Lina, protagonista di Era di Vincenzo Marra, è fatta così. Ottant’anni, vedova, napoletana. Difende la propria casa, le proprie abitudini, il proprio posto nel mondo con l’ostinazione di chi sa che arrendersi significa scomparire un po’. I figli, tutti ormai cinquantenni, vorrebbero convincerla ad andare in una casa di riposo. Lei resiste. E mentre resiste, continua a tenere insieme una famiglia che sembra molto più fragile di lei.

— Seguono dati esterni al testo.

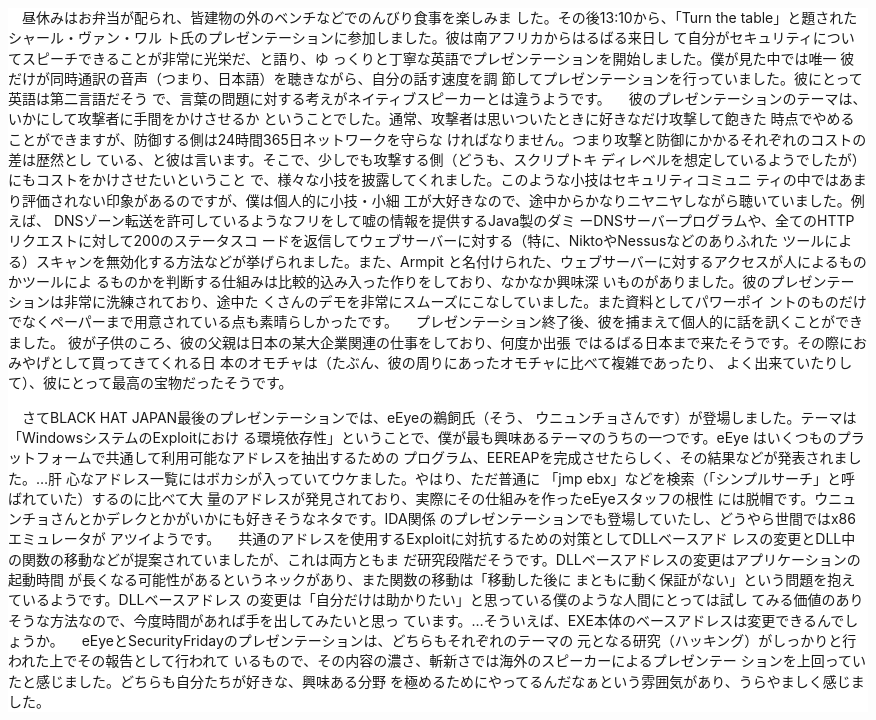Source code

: 　昼休みはお弁当が配られ、皆建物の外のベンチなどでのんびり食事を楽しみま
した。その後13:10から、「Turn the table」と題されたシャール・ヴァン・ワル
ト氏のプレゼンテーションに参加しました。彼は南アフリカからはるばる来日し
て自分がセキュリティについてスピーチできることが非常に光栄だ、と語り、ゆ
っくりと丁寧な英語でプレゼンテーションを開始しました。僕が見た中では唯一
彼だけが同時通訳の音声（つまり、日本語）を聴きながら、自分の話す速度を調
節してプレゼンテーションを行っていました。彼にとって英語は第二言語だそう
で、言葉の問題に対する考えがネイティブスピーカーとは違うようです。
　彼のプレゼンテーションのテーマは、いかにして攻撃者に手間をかけさせるか
ということでした。通常、攻撃者は思いついたときに好きなだけ攻撃して飽きた
時点でやめることができますが、防御する側は24時間365日ネットワークを守らな
ければなりません。つまり攻撃と防御にかかるそれぞれのコストの差は歴然とし
ている、と彼は言います。そこで、少しでも攻撃する側（どうも、スクリプトキ
ディレベルを想定しているようでしたが）にもコストをかけさせたいということ
で、様々な小技を披露してくれました。このような小技はセキュリティコミュニ
ティの中ではあまり評価されない印象があるのですが、僕は個人的に小技・小細
工が大好きなので、途中からかなりニヤニヤしながら聴いていました。例えば、
DNSゾーン転送を許可しているようなフリをして嘘の情報を提供するJava製のダミ
ーDNSサーバープログラムや、全てのHTTPリクエストに対して200のステータスコ
ードを返信してウェブサーバーに対する（特に、NiktoやNessusなどのありふれた
ツールによる）スキャンを無効化する方法などが挙げられました。また、Armpit
と名付けられた、ウェブサーバーに対するアクセスが人によるものかツールによ
るものかを判断する仕組みは比較的込み入った作りをしており、なかなか興味深
いものがありました。彼のプレゼンテーションは非常に洗練されており、途中た
くさんのデモを非常にスムーズにこなしていました。また資料としてパワーポイ
ントのものだけでなくペーパーまで用意されている点も素晴らしかったです。
　プレゼンテーション終了後、彼を捕まえて個人的に話を訊くことができました。
彼が子供のころ、彼の父親は日本の某大企業関連の仕事をしており、何度か出張
ではるばる日本まで来たそうです。その際におみやげとして買ってきてくれる日
本のオモチャは（たぶん、彼の周りにあったオモチャに比べて複雑であったり、
よく出来ていたりして）、彼にとって最高の宝物だったそうです。

　さてBLACK HAT JAPAN最後のプレゼンテーションでは、eEyeの鵜飼氏（そう、
ウニュンチョさんです）が登場しました。テーマは「WindowsシステムのExploitにおけ
る環境依存性」ということで、僕が最も興味あるテーマのうちの一つです。eEye
はいくつものプラットフォームで共通して利用可能なアドレスを抽出するための
プログラム、EEREAPを完成させたらしく、その結果などが発表されました。…肝
心なアドレス一覧にはボカシが入っていてウケました。やはり、ただ普通に
「jmp ebx」などを検索（「シンプルサーチ」と呼ばれていた）するのに比べて大
量のアドレスが発見されており、実際にその仕組みを作ったeEyeスタッフの根性
には脱帽です。ウニュンチョさんとかデレクとかがいかにも好きそうなネタです。IDA関係
のプレゼンテーションでも登場していたし、どうやら世間ではx86エミュレータが
アツイようです。
　共通のアドレスを使用するExploitに対抗するための対策としてDLLベースアド
レスの変更とDLL中の関数の移動などが提案されていましたが、これは両方ともま
だ研究段階だそうです。DLLベースアドレスの変更はアプリケーションの起動時間
が長くなる可能性があるというネックがあり、また関数の移動は「移動した後に
まともに動く保証がない」という問題を抱えているようです。DLLベースアドレス
の変更は「自分だけは助かりたい」と思っている僕のような人間にとっては試し
てみる価値のありそうな方法なので、今度時間があれば手を出してみたいと思っ
ています。…そういえば、EXE本体のベースアドレスは変更できるんでしょうか。
　eEyeとSecurityFridayのプレゼンテーションは、どちらもそれぞれのテーマの
元となる研究（ハッキング）がしっかりと行われた上でその報告として行われて
いるもので、その内容の濃さ、斬新さでは海外のスピーカーによるプレゼンテー
ションを上回っていたと感じました。どちらも自分たちが好きな、興味ある分野
を極めるためにやってるんだなぁという雰囲気があり、うらやましく感じました。
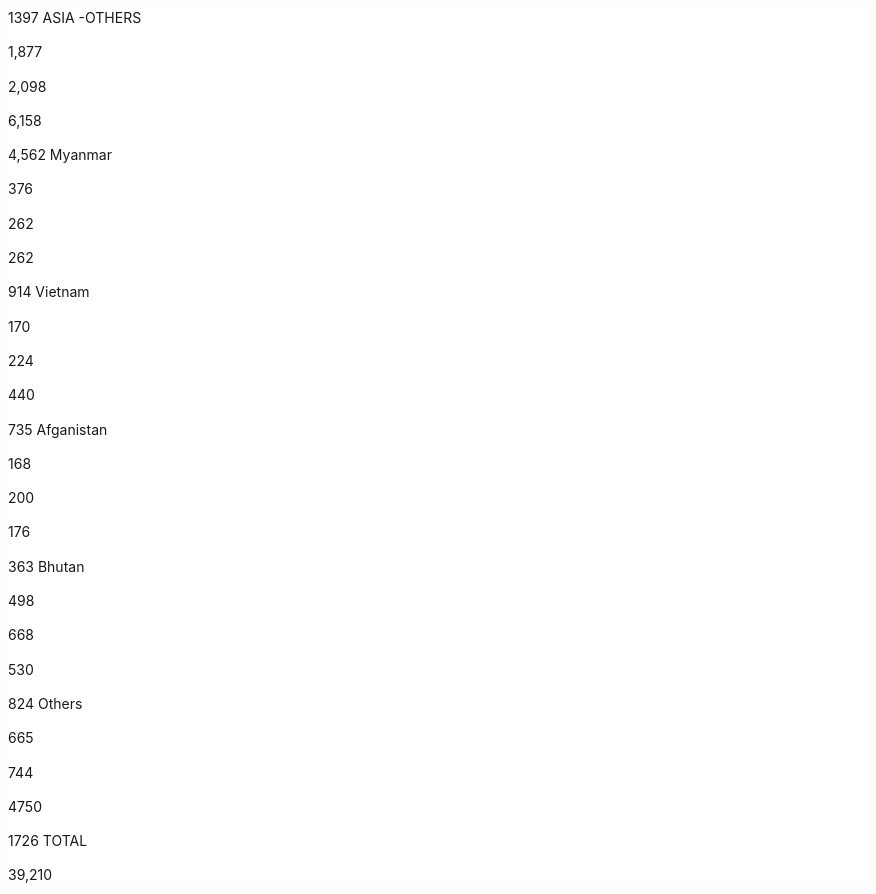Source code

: 1397
ASIA -OTHERS
       
1,877
 
2,098
 
6,158
 
4,562
Myanmar
 
      
376
 
262
 
262
 
914
Vietnam
 
      
170
 
224
 
440
 
735
Afganistan
 
      
168
 
200
 
176
 
363
Bhutan
 
      
498
 
668
 
530
 
824
Others
 
      
665
 
744
 
4750
 
1726
TOTAL
 
      
39,210
 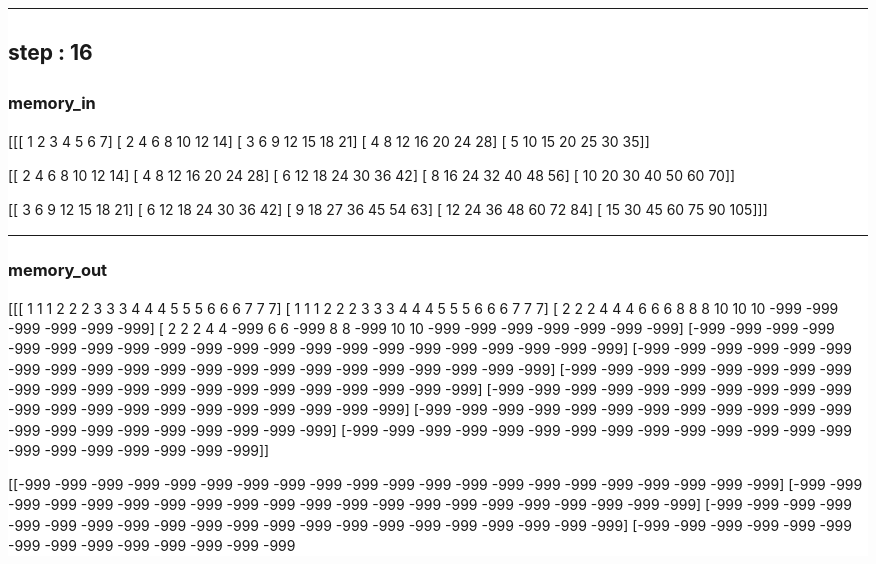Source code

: ***

## step : 16

### memory_in

[[[  1   2   3   4   5   6   7]
  [  2   4   6   8  10  12  14]
  [  3   6   9  12  15  18  21]
  [  4   8  12  16  20  24  28]
  [  5  10  15  20  25  30  35]]

 [[  2   4   6   8  10  12  14]
  [  4   8  12  16  20  24  28]
  [  6  12  18  24  30  36  42]
  [  8  16  24  32  40  48  56]
  [ 10  20  30  40  50  60  70]]

 [[  3   6   9  12  15  18  21]
  [  6  12  18  24  30  36  42]
  [  9  18  27  36  45  54  63]
  [ 12  24  36  48  60  72  84]
  [ 15  30  45  60  75  90 105]]]

***

### memory_out

[[[   1    1    1    2    2    2    3    3    3    4    4    4    5    5
      5    6    6    6    7    7    7]
  [   1    1    1    2    2    2    3    3    3    4    4    4    5    5
      5    6    6    6    7    7    7]
  [   2    2    2    4    4    4    6    6    6    8    8    8   10   10
     10 -999 -999 -999 -999 -999 -999]
  [   2    2    2    4    4 -999    6    6 -999    8    8 -999   10   10
   -999 -999 -999 -999 -999 -999 -999]
  [-999 -999 -999 -999 -999 -999 -999 -999 -999 -999 -999 -999 -999 -999
   -999 -999 -999 -999 -999 -999 -999]
  [-999 -999 -999 -999 -999 -999 -999 -999 -999 -999 -999 -999 -999 -999
   -999 -999 -999 -999 -999 -999 -999]
  [-999 -999 -999 -999 -999 -999 -999 -999 -999 -999 -999 -999 -999 -999
   -999 -999 -999 -999 -999 -999 -999]
  [-999 -999 -999 -999 -999 -999 -999 -999 -999 -999 -999 -999 -999 -999
   -999 -999 -999 -999 -999 -999 -999]
  [-999 -999 -999 -999 -999 -999 -999 -999 -999 -999 -999 -999 -999 -999
   -999 -999 -999 -999 -999 -999 -999]
  [-999 -999 -999 -999 -999 -999 -999 -999 -999 -999 -999 -999 -999 -999
   -999 -999 -999 -999 -999 -999 -999]]

 [[-999 -999 -999 -999 -999 -999 -999 -999 -999 -999 -999 -999 -999 -999
   -999 -999 -999 -999 -999 -999 -999]
  [-999 -999 -999 -999 -999 -999 -999 -999 -999 -999 -999 -999 -999 -999
   -999 -999 -999 -999 -999 -999 -999]
  [-999 -999 -999 -999 -999 -999 -999 -999 -999 -999 -999 -999 -999 -999
   -999 -999 -999 -999 -999 -999 -999]
  [-999 -999 -999 -999 -999 -999 -999 -999 -999 -999 -999 -999 -999 -999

Presentato all’Ischia Film Festival, Era è una ottima notizia. Ci parla di un cinema italiano “pop”, che può incontrare il pubblico, fare scattare la risata collettiva, ma che non rinuncia alla profondità. Una commedia che parla di vecchiaia, morte, immigrazione, famiglia. Ma lo fa con leggerezza, con grazia. Facendo ridere spesso. E lasciando affiorare, sotto il sorriso, una malinconia sottile.

Vincenzo Marra, regista da sempre attento alle ferite della realtà, entra qui per la prima volta nel territorio della commedia. Senza perdere il proprio sguardo. Anzi. Dentro una Napoli che profuma di teatro, di Eduardo, di famiglie che litigano e si amano troppo, costruisce un racconto popolare e insieme delicato.

Al centro c’è una straordinaria Dalia Frediani, attrice di teatro praticamente all’esordio cinematografico – e arrivata, per questa sua interpretazione, in nomination ai Nastri d’argento. La sua Lina è una donna aspra, ironica, tenera senza volerlo. Una figura che sembra arrivare da un altro tempo e che proprio per questo riesce a leggere meglio il presente.

Il cuore del film, però, è il rapporto con Amilà, la badante srilankese interpretata da Sabrina Fernando. All’inizio c’è diffidenza. Poi qualcosa si apre. Lentamente. Le due donne finiscono per riconoscersi. Per capire che la solitudine ha accenti diversi ma parla la stessa lingua.

Ed è qui che Era trova la sua verità più profonda. Perché Marra riesce a innestare dentro la tradizione della commedia napoletana una realtà che Eduardo non poteva prevedere: quella delle donne straniere che oggi assistono gli anziani italiani, diventando spesso il vero collante delle famiglie.

Ne nasce un film che osserva con affetto le nostre vite irrisolte. I figli che non sono mai cresciuti davvero. Gli anziani che difendono la propria autonomia come un fortino. Gli immigrati che portano sulle spalle un peso silenzioso e immenso.

Sostenuto anche dalle ottime interpretazioni di Maurizio Casagrande, Giovanni Esposito e Antonio Gerardi, il film trova la sua anima nella chimica tra Dalia Frediani e Sabrina Fernando. In quei dialoghi, in quei silenzi, in quella strana amicizia che nasce quando la vita sembra ormai aver detto tutto.

Fra risate, equivoci e improvvise ombre di dolore, Era ricorda una cosa semplice e preziosa: che si può parlare della vecchiaia senza pietà e senza retorica. Che si può guardare in faccia, con dignità e con passione, anche il gran finale. Che l’ultima età può ancora riservare sorprese, momenti di tenerezza, complicità, improvvisi risvegli di dolcezza. In una parola: amore.